The film's utterly depressing subject matter is supported via cinematography by Bernhard Jasper that feels very real, while remaining astoundingly gorgeous throughout. A combo of dirty villages and wide open landscapes alternate with distinct natural flair and intuitive movement. The images are often lined with in-scene choral music from the halls of a church. If the images themselves don't bring you to Africa, these musical numbers surely will. Despite occasional feelings of anti-religious sentiment, it's in these reverent chants that the smallest glimmer of hope is found.
As expected, Sony has put quite an a/v presentation together for the Blu-ray/DVD combo pack release of the film. Camera movement is quite fluid, yet it manages to find extreme focus on faces, making for a very crisp visual experience. Deep colors and skin tones look natural, while earthy textures highlight how detailed the visuals can be. The DTS-HD 5.1 track is in the film's original Northern Sotho language, and has supplemental subtitles in place. Depth in the soundscape can be found in the surrounds, and highlighted in the aforementioned choral numbers. The disc packs a 15 minute 'Making of' featurette, but it packs a lot of solid info into that short time span. It also includes a theatrical trailer for the film. Both discs are housed in a standard Blu-ray case.

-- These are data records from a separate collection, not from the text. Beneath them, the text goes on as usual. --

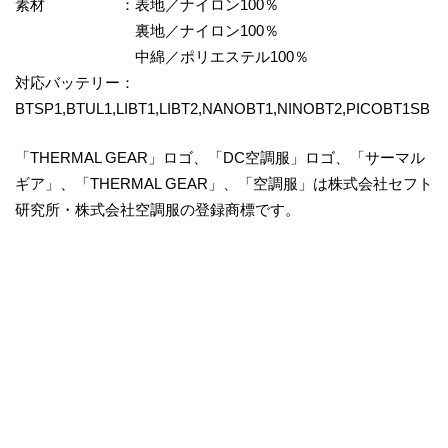
素材 ：表地／ナイロン100％
裏地／ナイロン100％
中綿／ポリエステル100％
対応バッテリー：
BTSP1,BTUL1,LIBT1,LIBT2,NANOBT1,NINOBT2,PICOBT1SB
「THERMAL GEAR」ロゴ、「DC空調服」ロゴ、「サーマル
ギア」、「THERMAL GEAR」、「空調服」は株式会社セフト
研究所・株式会社空調服の登録商標です。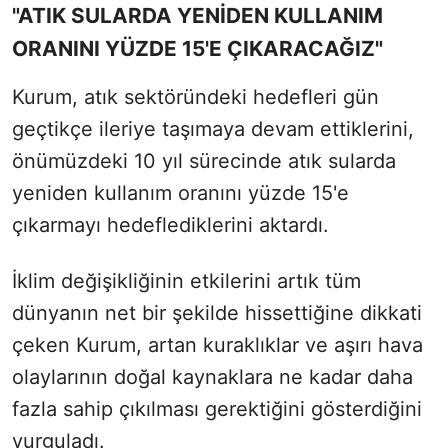
"ATIK SULARDA YENİDEN KULLANIM
ORANINI YÜZDE 15'E ÇIKARACAĞIZ"
Kurum, atık sektöründeki hedefleri gün
geçtikçe ileriye taşımaya devam ettiklerini,
önümüzdeki 10 yıl sürecinde atık sularda
yeniden kullanım oranını yüzde 15'e
çıkarmayı hedeflediklerini aktardı.
İklim değişikliğinin etkilerini artık tüm
dünyanın net bir şekilde hissettiğine dikkati
çeken Kurum, artan kuraklıklar ve aşırı hava
olaylarının doğal kaynaklara ne kadar daha
fazla sahip çıkılması gerektiğini gösterdiğini
vurguladı.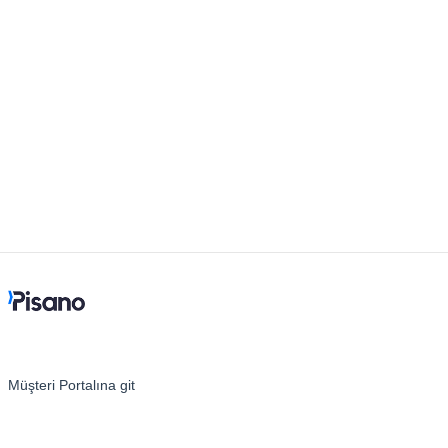
Müşteri Portalına git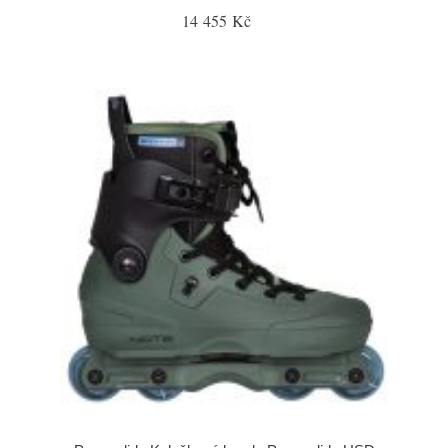
14 455 Kč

With an incredible young cast, most of which have never acted before, and cinematography that draws you in with its strikingly beautiful imagery, Life, Above All is a letter of appreciation for those who keep their head up high, despite the gloom and doom that may surround them. It's it tough watch, but a valuable one that thoroughly deserves the shower of praise it received through its festival run and beyond.